Since Phoromatic went into public beta, we have continued to invest significant resources in enriching its capabilities, and of course the Phoronix Test Suite itself. These improvements range from Valentine's Day improvements to other features mentioned during our talk at this year's Southern California Linux Expo entitled The Five Stages of Benchmark Loss. As we alluded to last week, this month we have been working to push Phoromatic and Phoromatic Tracker to the next level and make it an even more innovative and rich platform for conducting automated tests in conjunction with the Phoronix Test Suite.

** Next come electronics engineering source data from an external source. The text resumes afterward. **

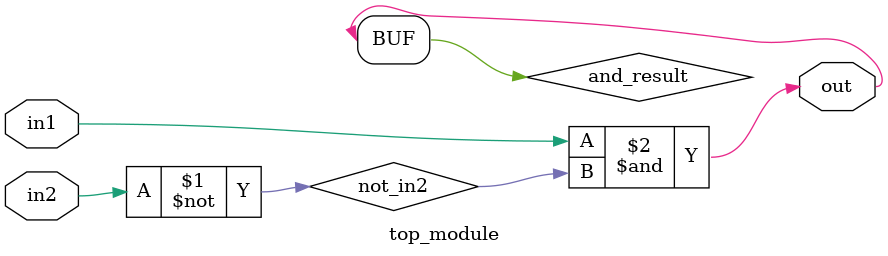
<source format=sv>
module top_module (
	input in1,
	input in2,
	output logic out
);
// Define internal signals
logic not_in2;
logic and_result;

/* Implement the logical NOT of in2 */
assign not_in2 = ~in2;

/* Implement the logical AND of in1 and not_in2 */
assign and_result = in1 & not_in2;

/* Assign the output signal */
assign out = and_result;

endmodule

</source>
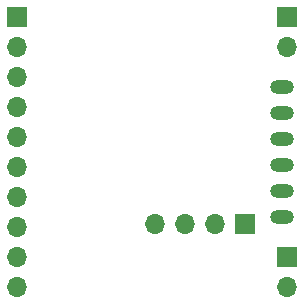
<source format=gbr>
%TF.GenerationSoftware,KiCad,Pcbnew,(6.0.10)*%
%TF.CreationDate,2023-02-13T21:08:55-05:00*%
%TF.ProjectId,module_board,6d6f6475-6c65-45f6-926f-6172642e6b69,rev?*%
%TF.SameCoordinates,Original*%
%TF.FileFunction,Soldermask,Bot*%
%TF.FilePolarity,Negative*%
%FSLAX46Y46*%
G04 Gerber Fmt 4.6, Leading zero omitted, Abs format (unit mm)*
G04 Created by KiCad (PCBNEW (6.0.10)) date 2023-02-13 21:08:55*
%MOMM*%
%LPD*%
G01*
G04 APERTURE LIST*
%ADD10R,1.700000X1.700000*%
%ADD11O,1.700000X1.700000*%
%ADD12O,2.000000X1.200000*%
G04 APERTURE END LIST*
D10*
%TO.C,J1*%
X167800000Y-96100000D03*
D11*
X165260000Y-96100000D03*
X162720000Y-96100000D03*
X160180000Y-96100000D03*
%TD*%
D10*
%TO.C,J10*%
X171420000Y-78570000D03*
D11*
X171420000Y-81110000D03*
%TD*%
D10*
%TO.C,J2*%
X148560000Y-78570000D03*
D11*
X148560000Y-81110000D03*
X148560000Y-83650000D03*
X148560000Y-86190000D03*
X148560000Y-88730000D03*
X148560000Y-91270000D03*
X148560000Y-93810000D03*
X148560000Y-96350000D03*
X148560000Y-98890000D03*
X148560000Y-101430000D03*
%TD*%
D10*
%TO.C,J9*%
X171420000Y-98880000D03*
D11*
X171420000Y-101420000D03*
%TD*%
D12*
%TO.C,J5*%
X171000000Y-84500000D03*
X171000000Y-86700000D03*
X171000000Y-88900000D03*
X171000000Y-91100000D03*
X171000000Y-93300000D03*
X171000000Y-95500000D03*
%TD*%
M02*

</source>
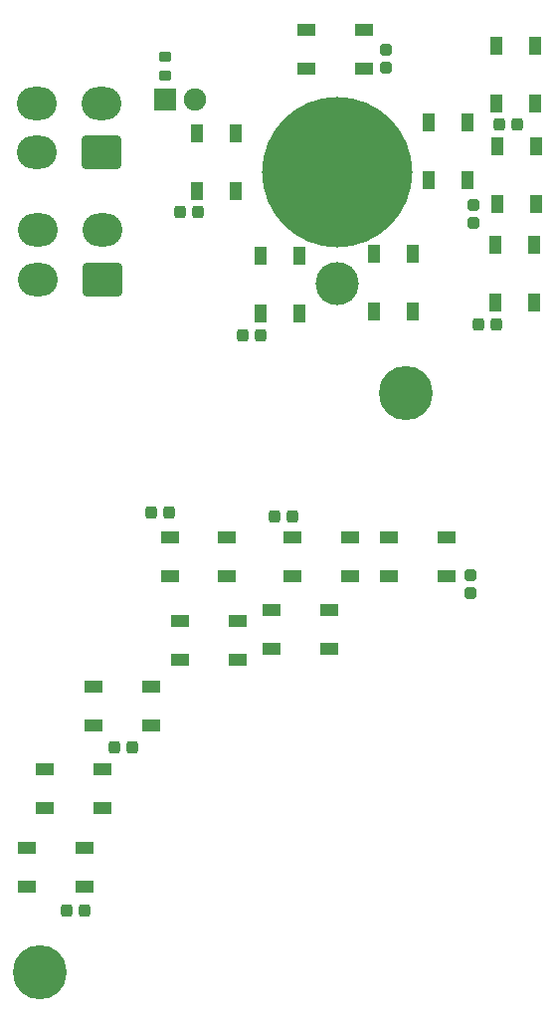
<source format=gbr>
%TF.GenerationSoftware,KiCad,Pcbnew,(6.0.9)*%
%TF.CreationDate,2023-04-01T15:16:26-08:00*%
%TF.ProjectId,OBOGS PANEL,4f424f47-5320-4504-914e-454c2e6b6963,3*%
%TF.SameCoordinates,Original*%
%TF.FileFunction,Soldermask,Top*%
%TF.FilePolarity,Negative*%
%FSLAX46Y46*%
G04 Gerber Fmt 4.6, Leading zero omitted, Abs format (unit mm)*
G04 Created by KiCad (PCBNEW (6.0.9)) date 2023-04-01 15:16:26*
%MOMM*%
%LPD*%
G01*
G04 APERTURE LIST*
G04 Aperture macros list*
%AMRoundRect*
0 Rectangle with rounded corners*
0 $1 Rounding radius*
0 $2 $3 $4 $5 $6 $7 $8 $9 X,Y pos of 4 corners*
0 Add a 4 corners polygon primitive as box body*
4,1,4,$2,$3,$4,$5,$6,$7,$8,$9,$2,$3,0*
0 Add four circle primitives for the rounded corners*
1,1,$1+$1,$2,$3*
1,1,$1+$1,$4,$5*
1,1,$1+$1,$6,$7*
1,1,$1+$1,$8,$9*
0 Add four rect primitives between the rounded corners*
20,1,$1+$1,$2,$3,$4,$5,0*
20,1,$1+$1,$4,$5,$6,$7,0*
20,1,$1+$1,$6,$7,$8,$9,0*
20,1,$1+$1,$8,$9,$2,$3,0*%
G04 Aperture macros list end*
%ADD10C,12.800000*%
%ADD11C,3.672000*%
%ADD12C,4.600000*%
%ADD13RoundRect,0.275000X-0.225000X-0.250000X0.225000X-0.250000X0.225000X0.250000X-0.225000X0.250000X0*%
%ADD14RoundRect,0.275000X0.250000X-0.225000X0.250000X0.225000X-0.250000X0.225000X-0.250000X-0.225000X0*%
%ADD15RoundRect,0.275000X0.225000X0.250000X-0.225000X0.250000X-0.225000X-0.250000X0.225000X-0.250000X0*%
%ADD16RoundRect,0.275000X-0.250000X0.225000X-0.250000X-0.225000X0.250000X-0.225000X0.250000X0.225000X0*%
%ADD17RoundRect,0.050000X-0.750000X-0.450000X0.750000X-0.450000X0.750000X0.450000X-0.750000X0.450000X0*%
%ADD18RoundRect,0.050000X-0.450000X0.750000X-0.450000X-0.750000X0.450000X-0.750000X0.450000X0.750000X0*%
%ADD19RoundRect,0.050000X0.750000X0.450000X-0.750000X0.450000X-0.750000X-0.450000X0.750000X-0.450000X0*%
%ADD20RoundRect,0.250000X0.275000X-0.200000X0.275000X0.200000X-0.275000X0.200000X-0.275000X-0.200000X0*%
%ADD21RoundRect,0.050000X-0.900000X-0.900000X0.900000X-0.900000X0.900000X0.900000X-0.900000X0.900000X0*%
%ADD22C,1.900000*%
%ADD23RoundRect,0.300001X1.399999X-1.099999X1.399999X1.099999X-1.399999X1.099999X-1.399999X-1.099999X0*%
%ADD24O,3.400000X2.800000*%
G04 APERTURE END LIST*
D10*
%TO.C,1*%
X190279157Y-55312067D03*
D11*
X190279157Y-64837067D03*
D10*
X190279157Y-55312067D03*
%TD*%
D12*
%TO.C,2*%
X196121157Y-74108067D03*
%TD*%
%TO.C,3*%
X165006157Y-123447567D03*
%TD*%
D13*
%TO.C,C2*%
X176885300Y-58747660D03*
X178435300Y-58747660D03*
%TD*%
D14*
%TO.C,C3*%
X201881740Y-59684920D03*
X201881740Y-58134920D03*
%TD*%
D15*
%TO.C,C4*%
X205636160Y-51315620D03*
X204086160Y-51315620D03*
%TD*%
D16*
%TO.C,C5*%
X194447160Y-44919900D03*
X194447160Y-46469900D03*
%TD*%
D14*
%TO.C,C6*%
X201602340Y-91201840D03*
X201602340Y-89651840D03*
%TD*%
D13*
%TO.C,C7*%
X184944720Y-84607400D03*
X186494720Y-84607400D03*
%TD*%
%TO.C,C8*%
X174464380Y-84322920D03*
X176014380Y-84322920D03*
%TD*%
%TO.C,C9*%
X171314780Y-104292400D03*
X172864780Y-104292400D03*
%TD*%
%TO.C,C10*%
X167268560Y-118188740D03*
X168818560Y-118188740D03*
%TD*%
D17*
%TO.C,D1*%
X187694000Y-43257200D03*
X187694000Y-46557200D03*
X192594000Y-46557200D03*
X192594000Y-43257200D03*
%TD*%
D18*
%TO.C,D2*%
X207162000Y-44602400D03*
X203862000Y-44602400D03*
X203862000Y-49502400D03*
X207162000Y-49502400D03*
%TD*%
%TO.C,D3*%
X181685000Y-52058400D03*
X178385000Y-52058400D03*
X178385000Y-56958400D03*
X181685000Y-56958400D03*
%TD*%
%TO.C,D4*%
X201396000Y-51144000D03*
X198096000Y-51144000D03*
X198096000Y-56044000D03*
X201396000Y-56044000D03*
%TD*%
%TO.C,D5*%
X207187000Y-53125200D03*
X203887000Y-53125200D03*
X203887000Y-58025200D03*
X207187000Y-58025200D03*
%TD*%
%TO.C,D6*%
X187045000Y-62433200D03*
X183745000Y-62433200D03*
X183745000Y-67333200D03*
X187045000Y-67333200D03*
%TD*%
%TO.C,D7*%
X196748000Y-62280800D03*
X193448000Y-62280800D03*
X193448000Y-67180800D03*
X196748000Y-67180800D03*
%TD*%
%TO.C,D8*%
X207085000Y-61558000D03*
X203785000Y-61558000D03*
X203785000Y-66458000D03*
X207085000Y-66458000D03*
%TD*%
D19*
%TO.C,D9*%
X180922000Y-89711600D03*
X180922000Y-86411600D03*
X176022000Y-86411600D03*
X176022000Y-89711600D03*
%TD*%
%TO.C,D10*%
X191387000Y-89711600D03*
X191387000Y-86411600D03*
X186487000Y-86411600D03*
X186487000Y-89711600D03*
%TD*%
D17*
%TO.C,D11*%
X194666000Y-86411600D03*
X194666000Y-89711600D03*
X199566000Y-89711600D03*
X199566000Y-86411600D03*
%TD*%
%TO.C,D13*%
X176936000Y-93574400D03*
X176936000Y-96874400D03*
X181836000Y-96874400D03*
X181836000Y-93574400D03*
%TD*%
%TO.C,D14*%
X169570000Y-99112000D03*
X169570000Y-102412000D03*
X174470000Y-102412000D03*
X174470000Y-99112000D03*
%TD*%
%TO.C,D15*%
X165382000Y-106173000D03*
X165382000Y-109473000D03*
X170282000Y-109473000D03*
X170282000Y-106173000D03*
%TD*%
%TO.C,D16*%
X163881000Y-112878000D03*
X163881000Y-116178000D03*
X168781000Y-116178000D03*
X168781000Y-112878000D03*
%TD*%
%TO.C,D12*%
X184709000Y-92609200D03*
X184709000Y-95909200D03*
X189609000Y-95909200D03*
X189609000Y-92609200D03*
%TD*%
D13*
%TO.C,C11*%
X182216660Y-69220080D03*
X183766660Y-69220080D03*
%TD*%
%TO.C,C12*%
X202272700Y-68267580D03*
X203822700Y-68267580D03*
%TD*%
D20*
%TO.C,R1*%
X175635920Y-47151560D03*
X175635920Y-45501560D03*
%TD*%
D21*
%TO.C,D17*%
X175613060Y-49209960D03*
D22*
X178153060Y-49209960D03*
%TD*%
D23*
%TO.C,J1*%
X170251120Y-53695600D03*
D24*
X170251120Y-49495600D03*
X164751120Y-53695600D03*
X164751120Y-49495600D03*
%TD*%
D23*
%TO.C,J2*%
X170266360Y-64475360D03*
D24*
X170266360Y-60275360D03*
X164766360Y-64475360D03*
X164766360Y-60275360D03*
%TD*%
M02*

</source>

While we encourage you to experiment with Phoromatic to learn all of its abilities, some of the recent additions include the ability to generate composite graphs, the ability to narrow down the graphs that are shown, view real-time information about Phoromatic test systems, an RSS feed of new test result uploads, a feature-rich results table, an integrated system log viewer, and much more. The composite graphs show information like the geometric mean, harmonic mean, and aggregate sum for all test data on a given day. Rather than having to scroll through many (dozens in some instances like with our public trackers) you can simply look at a few graphs to look for any change in performance to determine whether to dig deeper and look at the individual test results for a given day / test run. With Phoromatic Tracker you can now also easily select what type of tests to show. If you just care about X.Org or the graphics performance, simply select that and you will only be exposed to that relevant data and nothing more. Below is an image of one of these result tables from the Phoromatic Kernel Tracker.

This table may overload you a bit with all of the information that is exposed as it is showing the Linux kernel test results on a daily basis going back 30 days for about 60 tests each day and with three systems. Of course, this is all configurable through the Phoromatic Tracker interface to view the data on select days or for specific systems. You can even view a table for all data, in which case it goes back to the start of December, if you so desire. This table is already quite rich as it shows of all of the data, but it also highlights the numbers it finds to be statistically important. With the kernel tests that are run everyday, when there is a change (whether it be positive or negative) it determines whether it is statistically significant in that it is greater than individual test's standard deviation on that given day for where tests are run multiple times (this is on top of the Phoronix Test Suite already doing its part to ensure statistical significance). If the change is found to be significant, the number is highlighted in red if it is a negative regression or blue if it is actually a performance boost. It really cannot get much easier for someone looking to analyze performance results!